Cool Streets Helps Save The Environment – And Electricity Consumption
Urban homeowners can do their part to fight the effects of climate change by planting more trees – and even lower their own monthly electricity bill while helping to protect the environment from global warming.
Even just planting a small tree in your yard can make a difference on your monthly costs, and by letting the tree mature, you can save as much as $400 each year – according to a Cool Streets initiative, developed by architect Dr. Libby Gallagher. Gallagher’s PhD studied the impact of street design on temperatures and electricity costs.
“I found that you could basically achieve much higher levels of reduced energy consumption by planting effective trees on their street,” Gallagher said. “As the trees grow, the projected outcome for these streets was that when (the trees) were at maturity, they could achieve really significant benefits … providing shading, shaving electricity bills.”

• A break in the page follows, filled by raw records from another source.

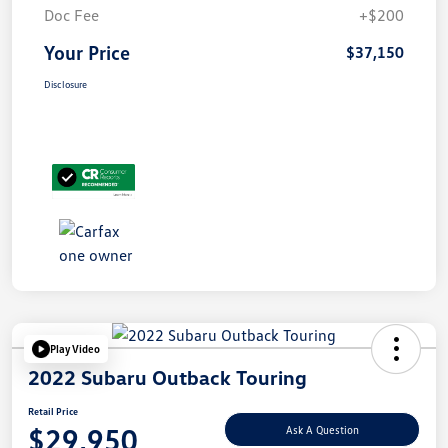
Doc Fee
+$200
Your Price
$37,150
Disclosure
Play Video
2022 Subaru Outback Touring
Retail Price
$29,950
Ask A Question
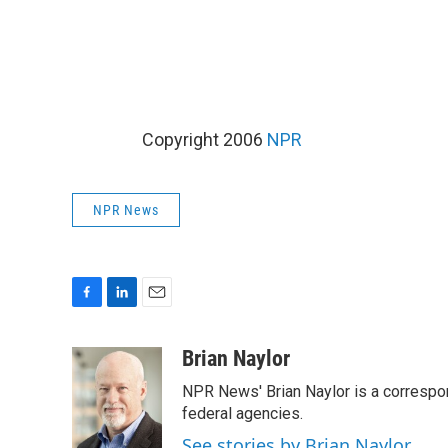
Copyright 2006
NPR
NPR News
F
L
E
a
i
m
c
n
a
Brian Naylor
e
k
i
NPR News' Brian Naylor is a correspon
b
e
l
o
d
federal agencies.
o
I
See stories by Brian Naylor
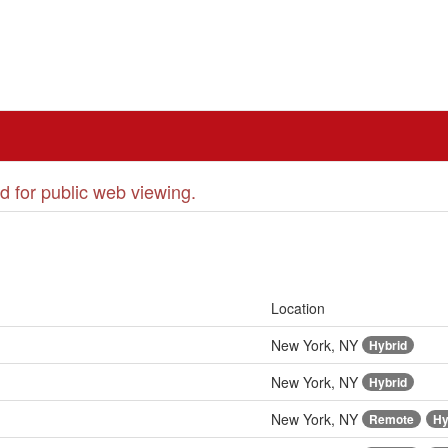
d for public web viewing.
Location
New York, NY
Hybrid
New York, NY
Hybrid
New York, NY
Remote
Hy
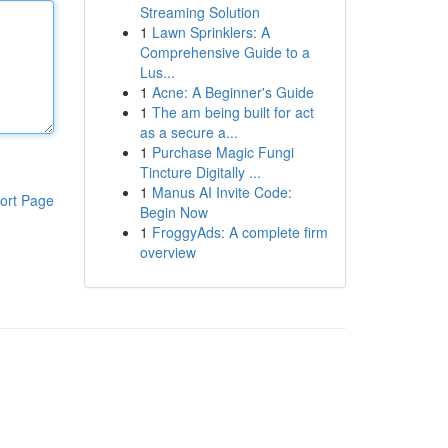
Streaming Solution
1
Lawn Sprinklers: A
Comprehensive Guide to a
Lus...
1
Acne: A Beginner's Guide
1
The am being built for act
as a secure a...
1
Purchase Magic Fungi
Tincture Digitally ...
1
Manus AI Invite Code:
ort Page
Begin Now
1
FroggyAds: A complete firm
overview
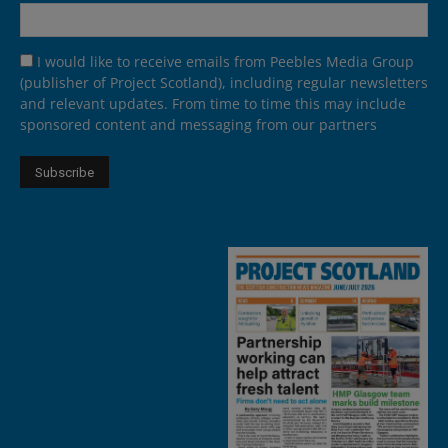
I would like to receive emails from Peebles Media Group
(publisher of Project Scotland), including regular newsletters
and relevant updates. From time to time this may include
sponsored content and messaging from our partners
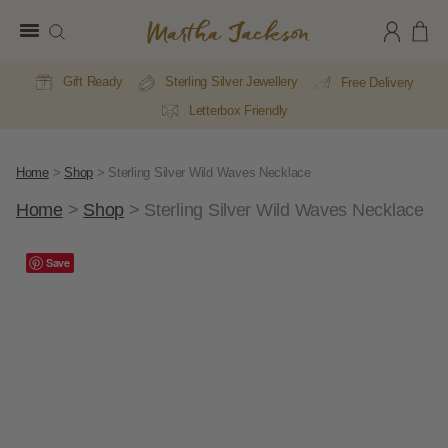
Martha
Jackson
Gift Ready
Sterling Silver Jewellery
Free Delivery
Letterbox Friendly
Home
>
Shop
>
Sterling Silver Wild Waves Necklace
Home
>
Shop
>
Sterling Silver Wild Waves Necklace
A
Save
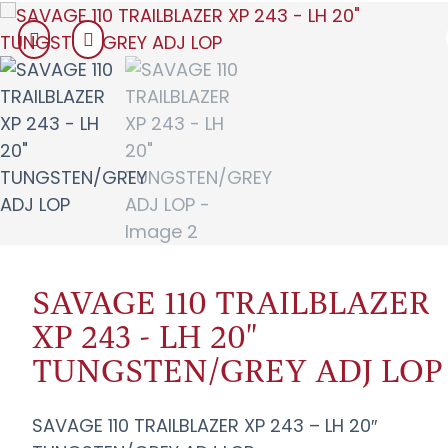
SAVAGE 110 TRAILBLAZER
XP 243 - LH 20"
TUNGSTEN/GREY ADJ LOP
SAVAGE 110 TRAILBLAZER XP 243 – LH 20″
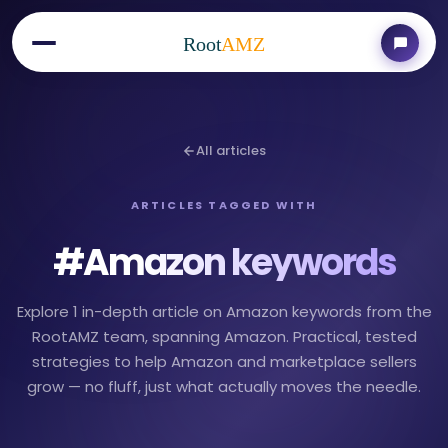
Root
AMZ
All articles
ARTICLES TAGGED WITH
#
Amazon keywords
Explore 1 in-depth article on Amazon keywords from the
RootAMZ team, spanning Amazon. Practical, tested
strategies to help Amazon and marketplace sellers
grow — no fluff, just what actually moves the needle.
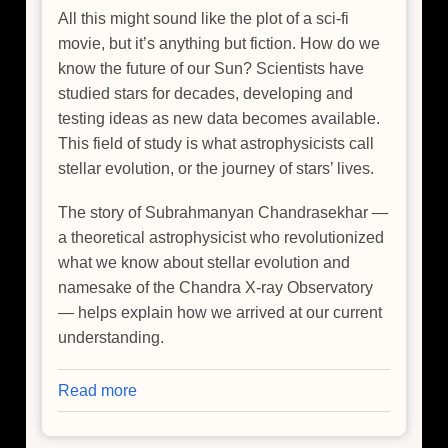
All this might sound like the plot of a sci-fi
movie, but it’s anything but fiction. How do we
know the future of our Sun? Scientists have
studied stars for decades, developing and
testing ideas as new data becomes available.
This field of study is what astrophysicists call
stellar evolution, or the journey of stars’ lives.
The story of Subrahmanyan Chandrasekhar —
a theoretical astrophysicist who revolutionized
what we know about stellar evolution and
namesake of the Chandra X-ray Observatory
— helps explain how we arrived at our current
understanding.
Read more
about
A
Scientist’s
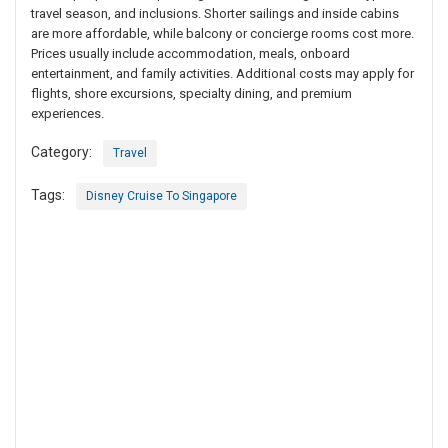
travel season, and inclusions. Shorter sailings and inside cabins
are more affordable, while balcony or concierge rooms cost more.
Prices usually include accommodation, meals, onboard
entertainment, and family activities. Additional costs may apply for
flights, shore excursions, specialty dining, and premium
experiences.
Category:
Travel
Tags:
Disney Cruise To Singapore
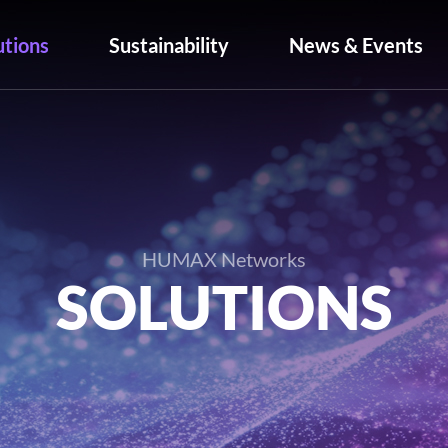
utions
Sustainability
News & Events
HUMAX Networks
SOLUTIONS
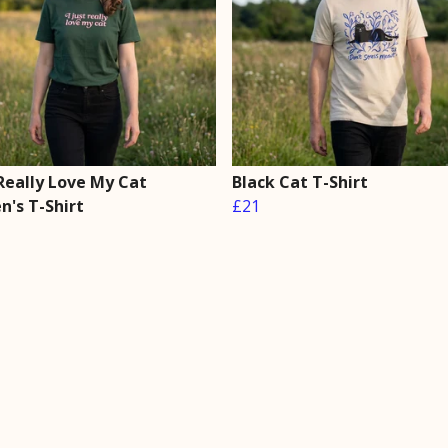
 Really Love My Cat
Black Cat T-Shirt
's T-Shirt
£21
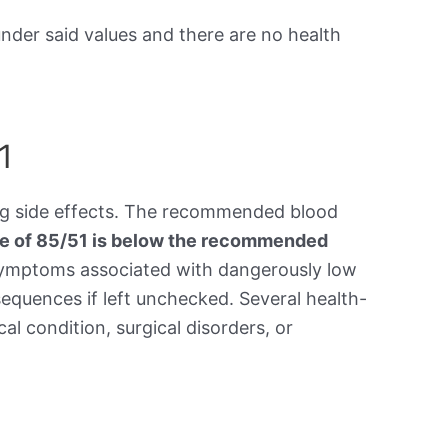
under said values and there are no health
1
ing side effects. The recommended blood
re of 85/51 is below the recommended
symptoms associated with dangerously low
equences if left unchecked. Several health-
al condition, surgical disorders, or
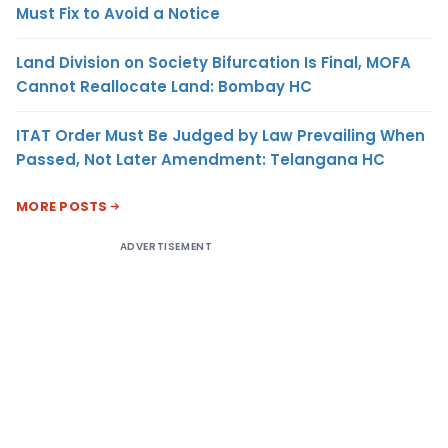
Must Fix to Avoid a Notice
Land Division on Society Bifurcation Is Final, MOFA
Cannot Reallocate Land: Bombay HC
ITAT Order Must Be Judged by Law Prevailing When
Passed, Not Later Amendment: Telangana HC
MORE POSTS
ADVERTISEMENT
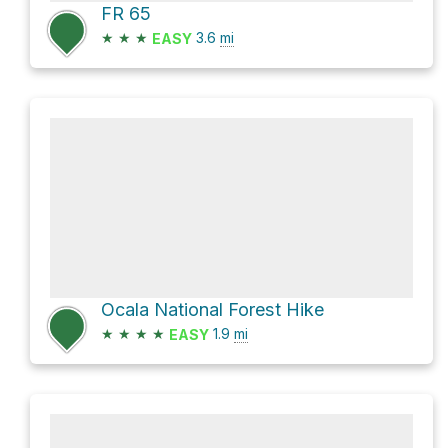
FR 65
★
★
★
3.6
mi
EASY
Ocala National Forest Hike
★
★
★
★
1.9
mi
EASY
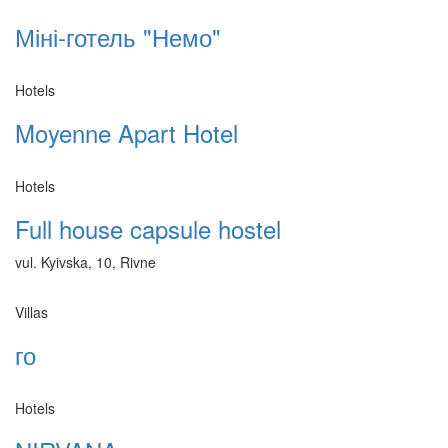
Міні-готель "Немо"
Hotels
Moyenne Apart Hotel
Hotels
Full house capsule hostel
vul. Kyivska, 10, Rivne
Villas
го
Hotels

Using data-modelling software, Gallagher’s study examined potential environmental outcomes generated by different layouts and tree species, focusing primarily on brush box trees, claret ash, deciduous, and gum trees. According to Gallagher’s results, trees should be more than seven metres tall to achieve the most benefit, but even a five-metre tall tree can provide savings of up to $100.
Dense tree coverage, she said, could lower temperatures in a well-shaded area by as much as seven degrees – which makes a big difference during heat waves like Sydney has experienced this summer, with a record number of days where temperatures exceeded 40 degrees.
According to Dr. Brent Jacobs, research director at the Institute of Sustainable Futures at UTS, trees work to reduce the “heat island effect” caused by the replacement of natural vegetation with infrastructure developments. These buildings absorb and retain heat during the day, contributing to rising temperatures in urban areas.
“Climate change only amplifies that urban heat island effect,” Jacobs said. “Whenever we change the landscape, we’ll get some urban heating going on, but it’s about how we plan those developments … and mitigating the heat before we start.”
The Cool Streets initiative has already been implemented in Blacktown, a western suburb of Sydney. For the trial, residential streets were retrofitted with more sustainable landscaping that uses trees and foliage to help combat the impact of global warming. The project was a collaboration between Cool Streets, Blacktown City Council, and the residents of the Glenwood community.
“Being able to empower these communities to have a discussion and a dialogue about the possibilities for their street allowed them to not only improve their environment, reduce their electricity bills, but also enabled them to feel like they could do something about this radically changing climate,” Gallagher said.
The smaller front and backyards included in most dense housing layouts, like in Blacktown, limits foliage options for most homeowners. The additional yard maintenance work associated with trees could also be a deterrent. Therefore, Gallagher said it’s critical that trees are planted along streets, requiring that city planners and developers step up and incorporate trees into their plans for future neighbourhoods.